Volume II: Filmography

 

THEIR GREAT BIG BEAUTIFUL DOLL

 

Working title: THE BIG BEAUTIFUL DOLL

November 23, 1913 (Sunday)

Length: 1 reel (1,010 feet)

Character: Drama

Cast: Violet Stewart (Mrs. Read, a poor widow), Leland Benham (Larry, her son), Helen Badgley (Daisy, her little girl), Madeline and Marion Fairbanks (Madeline and Marion, twin sisters), Dorothy Benham (Jane), Al Russell (policeman)

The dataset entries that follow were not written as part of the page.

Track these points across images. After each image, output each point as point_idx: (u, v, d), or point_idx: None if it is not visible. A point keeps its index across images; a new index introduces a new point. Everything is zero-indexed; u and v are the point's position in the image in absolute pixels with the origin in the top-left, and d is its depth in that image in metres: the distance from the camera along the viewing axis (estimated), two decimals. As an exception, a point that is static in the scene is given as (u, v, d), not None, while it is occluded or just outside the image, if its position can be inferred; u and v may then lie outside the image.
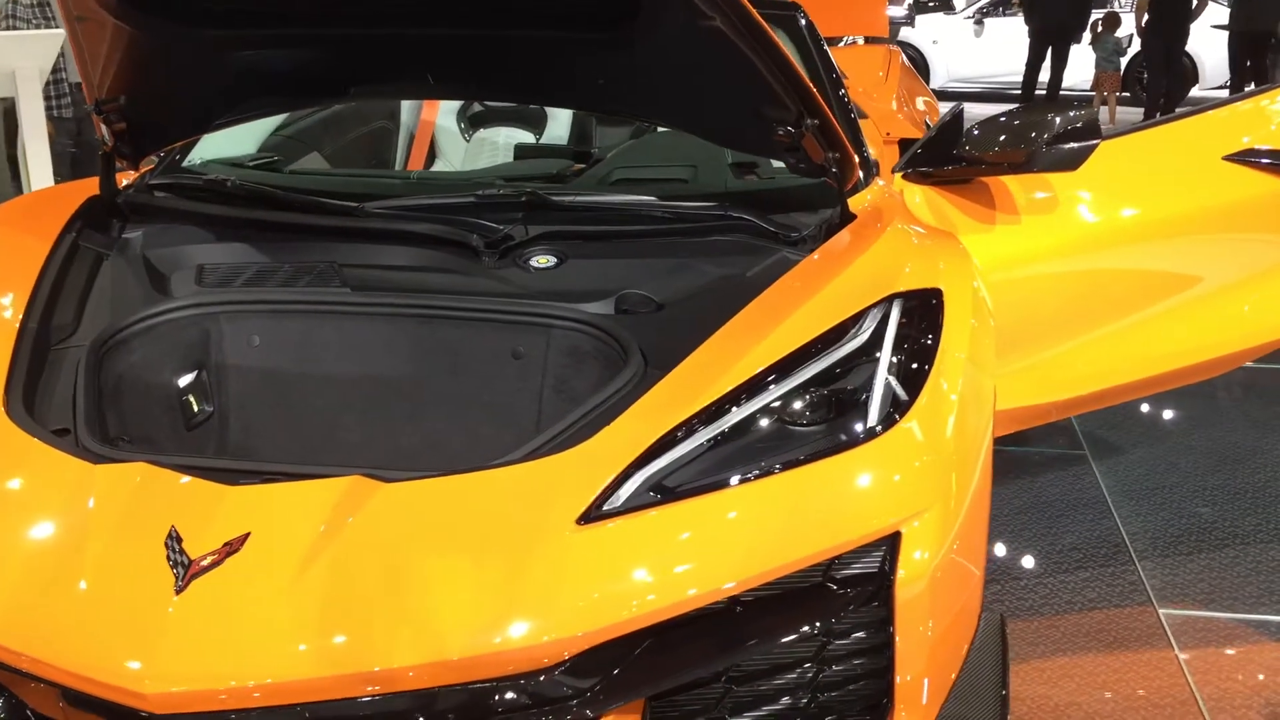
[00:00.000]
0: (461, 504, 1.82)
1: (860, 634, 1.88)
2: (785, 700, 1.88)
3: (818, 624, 1.83)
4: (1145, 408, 4.26)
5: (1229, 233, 3.33)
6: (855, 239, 2.47)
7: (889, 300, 2.15)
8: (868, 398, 1.97)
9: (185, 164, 3.08)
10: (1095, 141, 2.91)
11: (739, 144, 2.68)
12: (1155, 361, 3.34)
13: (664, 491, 1.83)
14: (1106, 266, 3.25)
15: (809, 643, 1.86)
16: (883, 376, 2.01)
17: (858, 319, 2.11)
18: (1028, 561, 3.19)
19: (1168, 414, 4.22)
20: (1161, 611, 2.92)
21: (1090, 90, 12.24)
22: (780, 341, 2.08)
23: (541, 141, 3.82)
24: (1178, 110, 4.85)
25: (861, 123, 4.01)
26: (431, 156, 4.01)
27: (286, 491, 1.83)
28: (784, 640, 1.83)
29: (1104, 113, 11.76)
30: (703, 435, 1.92)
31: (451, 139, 3.99)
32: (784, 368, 2.02)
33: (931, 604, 1.89)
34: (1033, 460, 3.84)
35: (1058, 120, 2.89)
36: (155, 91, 2.66)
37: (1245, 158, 3.26)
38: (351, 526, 1.75)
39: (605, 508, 1.80)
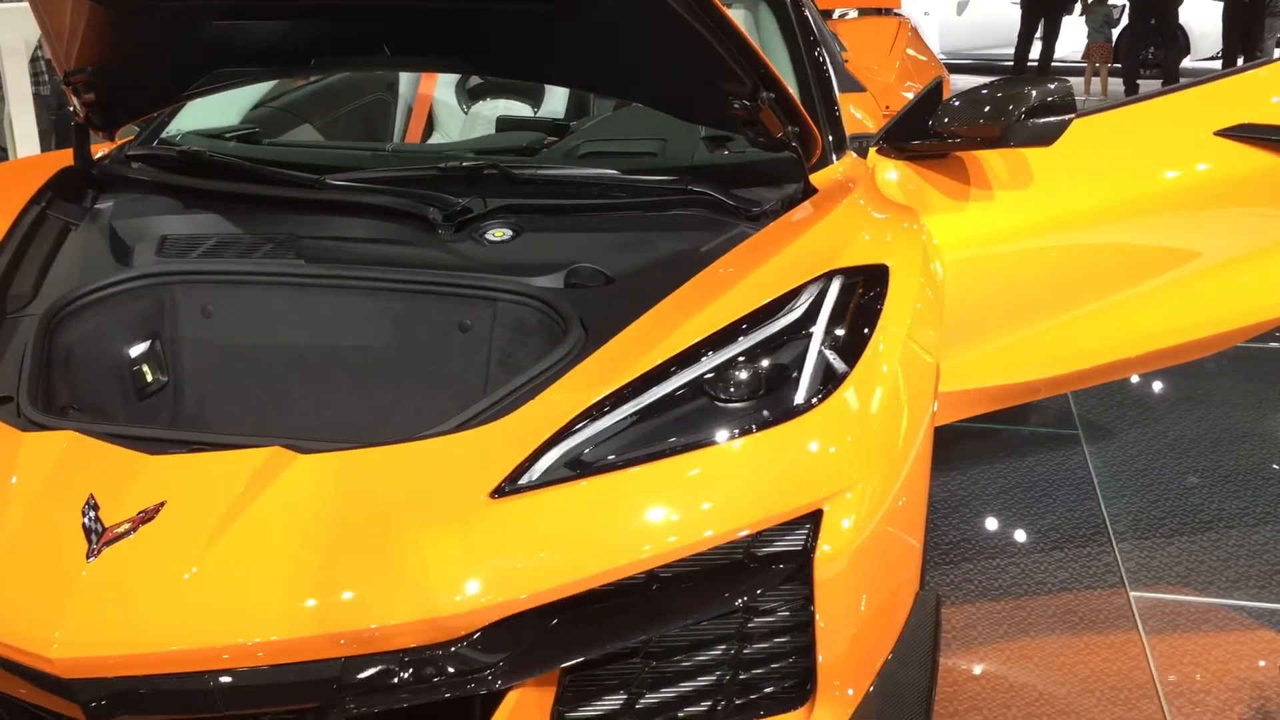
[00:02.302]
0: (377, 476, 1.83)
1: (784, 612, 1.87)
2: (705, 677, 1.88)
3: (737, 601, 1.82)
4: (1143, 388, 4.21)
5: (1221, 209, 3.26)
6: (809, 214, 2.45)
7: (828, 276, 2.13)
8: (797, 374, 1.96)
9: (164, 135, 3.11)
10: (1070, 116, 2.86)
11: (697, 117, 2.65)
12: (1144, 340, 3.28)
13: (581, 466, 1.83)
14: (1091, 242, 3.20)
15: (729, 620, 1.85)
16: (814, 353, 1.99)
17: (794, 294, 2.09)
18: (1003, 541, 3.15)
19: (1166, 395, 4.16)
20: (1133, 594, 2.88)
21: (1082, 61, 12.14)
22: (715, 316, 2.06)
23: (539, 114, 3.81)
24: (1166, 86, 4.75)
25: (859, 96, 3.98)
26: (429, 129, 4.01)
27: (205, 462, 1.85)
28: (702, 616, 1.82)
29: (1095, 84, 11.66)
30: (627, 409, 1.91)
31: (450, 112, 3.99)
32: (715, 342, 2.00)
33: (855, 583, 1.88)
34: (1023, 439, 3.80)
35: (1033, 94, 2.83)
36: (122, 62, 2.68)
37: (1239, 133, 3.19)
38: (265, 497, 1.77)
39: (520, 481, 1.80)
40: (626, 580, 1.77)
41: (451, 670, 1.70)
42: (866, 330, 2.05)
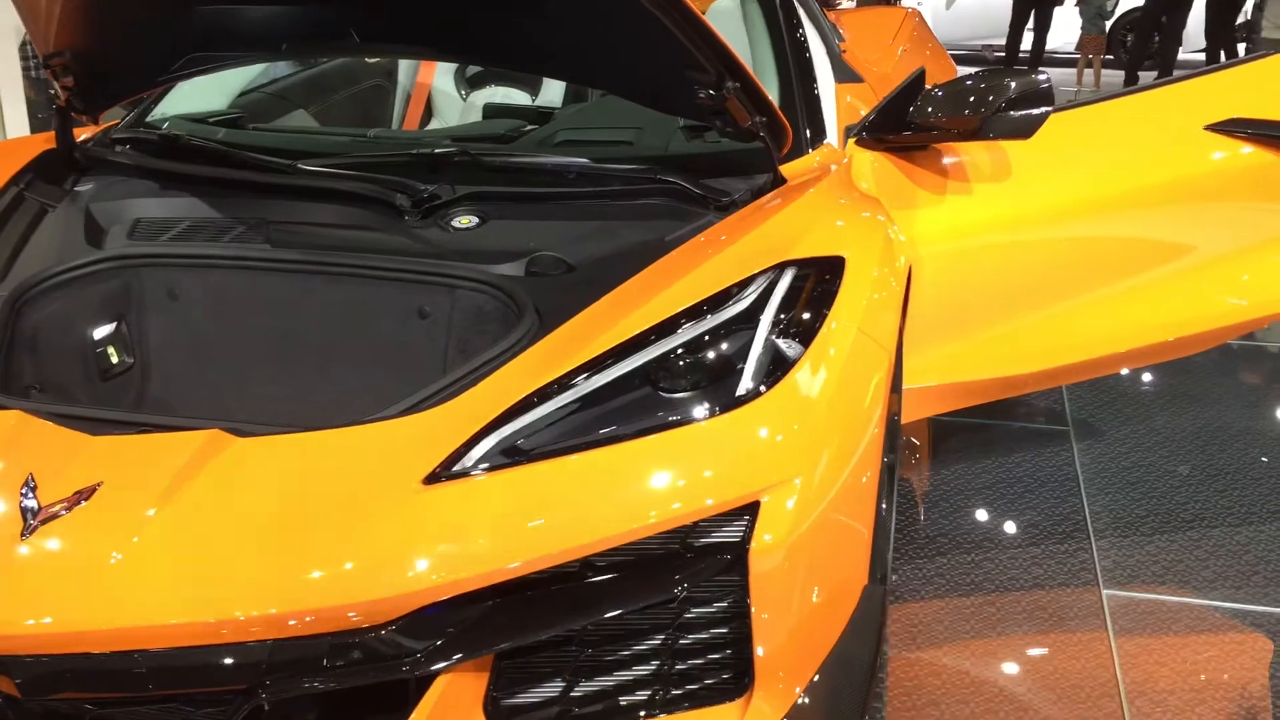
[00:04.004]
0: (313, 460, 1.84)
1: (721, 604, 1.86)
2: (642, 666, 1.88)
3: (672, 592, 1.82)
4: (1136, 385, 4.17)
5: (1210, 204, 3.23)
6: (772, 205, 2.43)
7: (780, 267, 2.12)
8: (741, 365, 1.95)
9: (149, 119, 3.13)
10: (1048, 109, 2.83)
11: (664, 106, 2.64)
12: (1130, 335, 3.26)
13: (517, 454, 1.83)
14: (1076, 236, 3.17)
15: (666, 610, 1.85)
16: (759, 344, 1.98)
17: (743, 285, 2.08)
18: (981, 536, 3.13)
19: (1159, 392, 4.12)
20: (1106, 592, 2.86)
21: (1075, 53, 12.04)
22: (664, 305, 2.06)
23: (536, 103, 3.81)
24: (1153, 80, 4.70)
25: (856, 87, 3.95)
26: (428, 117, 4.02)
27: (143, 443, 1.86)
28: (636, 606, 1.82)
29: (1089, 76, 11.57)
30: (568, 397, 1.91)
31: (448, 100, 3.99)
32: (661, 331, 2.00)
33: (794, 576, 1.87)
34: (1012, 435, 3.77)
35: (1012, 86, 2.81)
36: (100, 46, 2.70)
37: (1230, 128, 3.15)
38: (199, 479, 1.78)
39: (454, 468, 1.81)
40: (559, 568, 1.77)
41: (378, 654, 1.70)
42: (815, 322, 2.04)
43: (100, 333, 2.39)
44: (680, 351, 1.97)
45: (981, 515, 3.26)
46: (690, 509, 1.80)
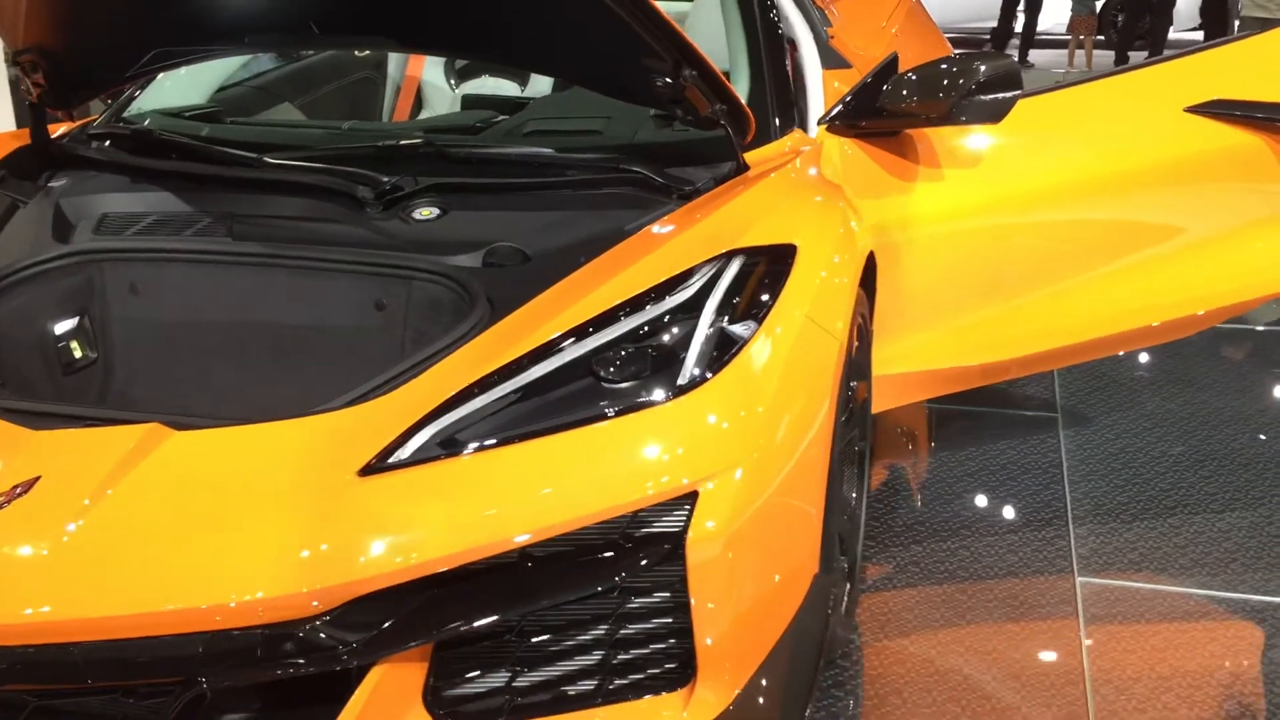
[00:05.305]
0: (251, 453, 1.85)
1: (662, 594, 1.86)
2: (584, 656, 1.88)
3: (611, 581, 1.82)
4: (1127, 371, 4.13)
5: (1192, 186, 3.20)
6: (728, 193, 2.43)
7: (726, 256, 2.11)
8: (683, 354, 1.95)
9: (125, 114, 3.15)
10: (1016, 93, 2.81)
11: (625, 95, 2.63)
12: (1112, 320, 3.24)
13: (454, 445, 1.83)
14: (1054, 220, 3.15)
15: (607, 600, 1.85)
16: (701, 333, 1.97)
17: (688, 274, 2.07)
18: (959, 524, 3.12)
19: (1149, 377, 4.08)
20: (1080, 580, 2.84)
21: (1066, 34, 11.96)
22: (611, 294, 2.07)
23: (526, 93, 3.81)
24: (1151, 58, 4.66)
25: (844, 73, 3.92)
26: (418, 109, 4.02)
27: (82, 437, 1.88)
28: (574, 596, 1.83)
29: (1080, 57, 11.46)
30: (509, 387, 1.92)
31: (438, 92, 4.00)
32: (604, 321, 2.00)
33: (734, 566, 1.86)
34: (1000, 422, 3.75)
35: (981, 70, 2.79)
36: (67, 42, 2.71)
37: (1210, 109, 3.12)
38: (136, 473, 1.79)
39: (390, 460, 1.81)
40: (497, 559, 1.77)
41: (312, 645, 1.72)
42: (761, 310, 2.03)
43: (62, 327, 2.41)
44: (622, 341, 1.96)
45: (962, 502, 3.24)
46: (627, 499, 1.80)
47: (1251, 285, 3.26)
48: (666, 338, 1.98)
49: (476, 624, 1.79)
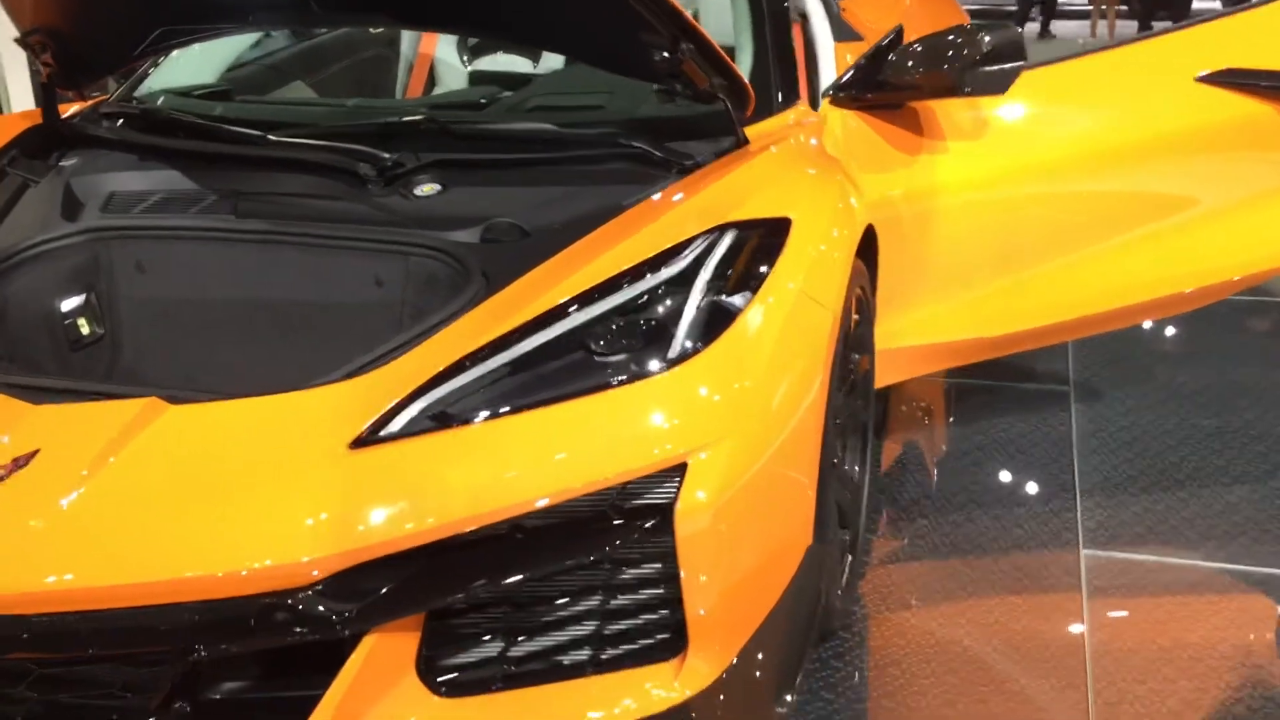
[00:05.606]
0: (246, 426, 1.88)
1: (653, 565, 1.87)
2: (576, 627, 1.90)
3: (600, 552, 1.84)
4: (1143, 343, 4.11)
5: (1203, 156, 3.17)
6: (726, 166, 2.43)
7: (721, 229, 2.12)
8: (674, 328, 1.96)
9: (137, 93, 3.18)
10: (1020, 64, 2.79)
11: (622, 70, 2.63)
12: (1122, 292, 3.22)
13: (445, 418, 1.85)
14: (1064, 192, 3.14)
15: (597, 571, 1.87)
16: (693, 306, 1.99)
17: (682, 247, 2.08)
18: (965, 498, 3.11)
19: (1164, 349, 4.06)
20: (1085, 553, 2.83)
21: (1088, 4, 11.83)
22: (604, 268, 2.08)
23: (538, 69, 3.81)
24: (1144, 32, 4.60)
25: (856, 45, 3.90)
26: (431, 86, 4.04)
27: (81, 411, 1.91)
28: (564, 567, 1.84)
29: (1102, 27, 11.31)
30: (500, 361, 1.93)
31: (451, 69, 4.01)
32: (597, 294, 2.01)
33: (724, 538, 1.87)
34: (1011, 395, 3.74)
35: (985, 41, 2.77)
36: (74, 22, 2.74)
37: (1222, 79, 3.09)
38: (133, 446, 1.82)
39: (382, 433, 1.84)
40: (487, 530, 1.79)
41: (304, 615, 1.74)
42: (754, 283, 2.04)
43: (69, 305, 2.45)
44: (615, 315, 1.98)
45: (970, 475, 3.24)
46: (616, 471, 1.82)
47: (1266, 256, 3.23)
48: (658, 311, 1.99)
49: (467, 594, 1.81)
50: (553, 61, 3.78)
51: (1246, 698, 2.33)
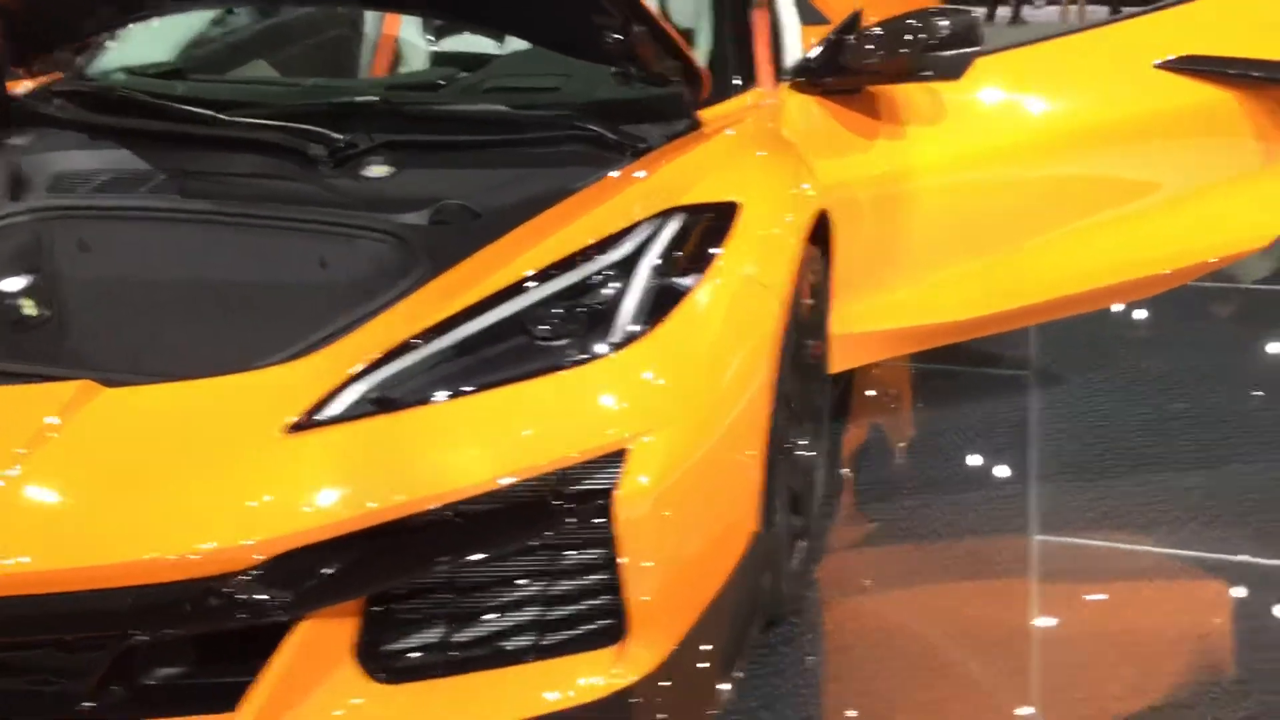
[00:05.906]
0: (181, 409, 1.86)
1: (594, 551, 1.87)
2: (517, 612, 1.89)
3: (540, 537, 1.83)
4: (1106, 329, 4.11)
5: (1161, 143, 3.18)
6: (677, 150, 2.42)
7: (666, 214, 2.11)
8: (616, 312, 1.95)
9: (89, 71, 3.14)
10: (976, 49, 2.79)
11: (575, 51, 2.62)
12: (1079, 278, 3.23)
13: (384, 402, 1.84)
14: (1020, 178, 3.14)
15: (538, 556, 1.86)
16: (637, 290, 1.98)
17: (627, 231, 2.07)
18: (920, 484, 3.12)
19: (1127, 334, 4.08)
20: (1036, 539, 2.84)
21: None
22: (549, 251, 2.07)
23: (505, 50, 3.78)
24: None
25: (822, 29, 3.89)
26: (395, 66, 4.00)
27: (15, 394, 1.89)
28: (503, 552, 1.83)
29: (1073, 11, 11.27)
30: (440, 344, 1.92)
31: (415, 50, 3.97)
32: (540, 278, 2.00)
33: (665, 524, 1.87)
34: (971, 380, 3.74)
35: (942, 26, 2.76)
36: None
37: (1180, 65, 3.09)
38: (67, 429, 1.81)
39: (319, 416, 1.82)
40: (425, 515, 1.78)
41: (242, 599, 1.73)
42: (697, 268, 2.04)
43: (11, 285, 2.42)
44: (557, 298, 1.97)
45: (926, 461, 3.24)
46: (555, 457, 1.81)
47: (1225, 242, 3.25)
48: (601, 294, 1.98)
49: (407, 578, 1.80)
50: (517, 43, 3.75)
51: (1192, 683, 2.35)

Note: The title was listed as The Big Beautiful Doll in Thanhouser's advance publicity notices.

 

ADVERTISEMENT, Reel Life, November 22, 1913:

"The Thanhouser twins had a great, big beautiful doll that was so great, so big and so beautiful, that someone had to steal it, so the Twins got a more beautiful one that was human besides."

 

SYNOPSIS, The Moving Picture World, November 29, 1913:

"The twin sisters had one possession of which they were greatly fond: an extremely large doll, which excited the envy of all their little playmates. It really was a beautiful doll, and they took much comfort in it; therefore, one day when it was stolen their grief was profound. Of course, they had other dolls, but none could compare with the vanished queen of the nursery, and for several days the little girls refused to be comforted. Then one morning when passing along a shabby street they noticed a beautiful child peering out of a window of a tumble-down old cottage. They thought at first she was the doll, but when they found her to be alive they bribed her with candy to consent to be her doll 'just for a little while.' The little girl was all alone in the house, and tired of doing nothing she consented to the plan, was helped out of the window, and taken away to the home of the twins. There they arrayed her in the purple and fine linen of the doll who had disappeared, had a pleasant happy time. Later in the afternoon they started out for a walk through the city, the 'doll' complaining then in the doll carriage. In the meantime the baby's home had caught fire through her carelessness with playing with matches and her mother, a poor widow, who had been out working, returned to find the place in flames. She believed her child was dead, and for a while her grief was profound. Then down the street came the twins with their new doll, and the mother's grief changed to joy. She took her little one, doll dress and all, and rushed off with her, leaving the twins mourning their unhappy lot, for as one said and the other agreed, 'she was such a great big beautiful doll.'"

 

SYNOPSIS, Reel Life, November 22, 1913:

"This quaint little play is full of happy surprises - though it opens with a very mournful discovery indeed, when the Twins find that their biggest doll is gone. A frantic search through the nursery and out of doors proves fruitless - and the two little girls scarcely know what to do with themselves without Blanche Cecile. Then, one morning on the street, they happen to see in a window a beautiful child of three years, whom at first they mistake for a doll. When the lovely little thing shakes her golden curls at them and laughs, they are filled with rapture - here is a real, live doll, who can walk and talk and play - why not take her home with them? The child's mother is away all day - and the lonely tot is easily coaxed, with promises of candy and cookies, to go with the Twins. Such a happy day they spend, dressing little Daisy up in the lost doll's things and taking her to ride in the doll's carriage. What has been happening meanwhile, at the house of poor Mrs. Read - and the reason for the frantic welcome Baby Daisy gets on her return - is too good a bit to give away. It puts the dramatic finish on the play - and makes the kidnapping of their 'great big beautiful doll' an act of Providence."

 

REVIEW, The Morning Telegraph, November 30, 1913:

"This is another of the plays with little folk as actors which the Thanhouser company does so well. The Thanhouser Kidlet and the Fairbanks twins are featured. Two little girls, having lost a big doll, of which they were very fond, discover a little child at the window of a humble cottage. She looks so doll-like that they ask her to be their doll. Then they wheel her off in their carriage. The little 'doll' had been playing with matches just before she crept out of the window with the aid of the two older girls. The house is burned to the ground, and her mother, running from the laundry where she works, is nearly frantic, for she supposes her baby to have perished in the flames. She soon discovers her error and realizes how providential the kidnapping was."

 

REVIEW, The New York Dramatic Mirror, December 3, 1913: This review is reprinted in the narrative section of the present work.